Records provided START

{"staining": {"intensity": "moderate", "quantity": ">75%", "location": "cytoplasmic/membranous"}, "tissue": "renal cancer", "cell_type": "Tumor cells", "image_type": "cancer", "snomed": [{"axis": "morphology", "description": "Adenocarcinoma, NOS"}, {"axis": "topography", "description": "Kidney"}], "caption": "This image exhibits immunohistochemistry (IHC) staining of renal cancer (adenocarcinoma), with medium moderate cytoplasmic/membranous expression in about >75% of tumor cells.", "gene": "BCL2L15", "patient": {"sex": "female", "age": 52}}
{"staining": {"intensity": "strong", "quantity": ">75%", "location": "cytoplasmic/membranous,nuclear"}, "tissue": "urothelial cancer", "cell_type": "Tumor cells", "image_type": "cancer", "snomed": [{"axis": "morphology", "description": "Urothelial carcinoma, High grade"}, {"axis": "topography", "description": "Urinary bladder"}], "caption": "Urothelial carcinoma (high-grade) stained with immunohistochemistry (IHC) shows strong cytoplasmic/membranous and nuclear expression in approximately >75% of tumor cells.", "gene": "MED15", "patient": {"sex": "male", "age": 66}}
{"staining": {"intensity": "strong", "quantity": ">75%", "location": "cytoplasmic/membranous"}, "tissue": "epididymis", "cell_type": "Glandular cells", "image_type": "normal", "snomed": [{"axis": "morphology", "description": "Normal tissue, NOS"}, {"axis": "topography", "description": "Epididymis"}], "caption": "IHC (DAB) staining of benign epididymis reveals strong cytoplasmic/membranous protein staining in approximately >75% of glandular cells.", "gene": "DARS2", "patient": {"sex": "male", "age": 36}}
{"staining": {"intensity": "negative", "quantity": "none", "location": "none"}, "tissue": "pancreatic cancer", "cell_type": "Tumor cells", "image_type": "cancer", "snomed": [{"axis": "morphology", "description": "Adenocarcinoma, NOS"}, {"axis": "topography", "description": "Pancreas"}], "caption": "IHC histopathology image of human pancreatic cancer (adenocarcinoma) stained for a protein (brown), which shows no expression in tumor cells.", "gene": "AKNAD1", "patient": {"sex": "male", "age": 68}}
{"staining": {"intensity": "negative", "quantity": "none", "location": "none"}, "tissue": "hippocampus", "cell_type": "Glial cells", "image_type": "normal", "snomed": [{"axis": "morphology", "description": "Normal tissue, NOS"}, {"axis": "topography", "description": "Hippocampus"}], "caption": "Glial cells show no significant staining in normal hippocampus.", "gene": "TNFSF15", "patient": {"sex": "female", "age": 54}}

Records provided END

Your instructions: The full listing above is to be transcribed exactly.

Output below:
{"staining": {"intensity": "moderate", "quantity": ">75%", "location": "cytoplasmic/membranous"}, "tissue": "renal cancer", "cell_type": "Tumor cells", "image_type": "cancer", "snomed": [{"axis": "morphology", "description": "Adenocarcinoma, NOS"}, {"axis": "topography", "description": "Kidney"}], "caption": "This image exhibits immunohistochemistry (IHC) staining of renal cancer (adenocarcinoma), with medium moderate cytoplasmic/membranous expression in about >75% of tumor cells.", "gene": "BCL2L15", "patient": {"sex": "female", "age": 52}}
{"staining": {"intensity": "strong", "quantity": ">75%", "location": "cytoplasmic/membranous,nuclear"}, "tissue": "urothelial cancer", "cell_type": "Tumor cells", "image_type": "cancer", "snomed": [{"axis": "morphology", "description": "Urothelial carcinoma, High grade"}, {"axis": "topography", "description": "Urinary bladder"}], "caption": "Urothelial carcinoma (high-grade) stained with immunohistochemistry (IHC) shows strong cytoplasmic/membranous and nuclear expression in approximately >75% of tumor cells.", "gene": "MED15", "patient": {"sex": "male", "age": 66}}
{"staining": {"intensity": "strong", "quantity": ">75%", "location": "cytoplasmic/membranous"}, "tissue": "epididymis", "cell_type": "Glandular cells", "image_type": "normal", "snomed": [{"axis": "morphology", "description": "Normal tissue, NOS"}, {"axis": "topography", "description": "Epididymis"}], "caption": "IHC (DAB) staining of benign epididymis reveals strong cytoplasmic/membranous protein staining in approximately >75% of glandular cells.", "gene": "DARS2", "patient": {"sex": "male", "age": 36}}
{"staining": {"intensity": "negative", "quantity": "none", "location": "none"}, "tissue": "pancreatic cancer", "cell_type": "Tumor cells", "image_type": "cancer", "snomed": [{"axis": "morphology", "description": "Adenocarcinoma, NOS"}, {"axis": "topography", "description": "Pancreas"}], "caption": "IHC histopathology image of human pancreatic cancer (adenocarcinoma) stained for a protein (brown), which shows no expression in tumor cells.", "gene": "AKNAD1", "patient": {"sex": "male", "age": 68}}
{"staining": {"intensity": "negative", "quantity": "none", "location": "none"}, "tissue": "hippocampus", "cell_type": "Glial cells", "image_type": "normal", "snomed": [{"axis": "morphology", "description": "Normal tissue, NOS"}, {"axis": "topography", "description": "Hippocampus"}], "caption": "Glial cells show no significant staining in normal hippocampus.", "gene": "TNFSF15", "patient": {"sex": "female", "age": 54}}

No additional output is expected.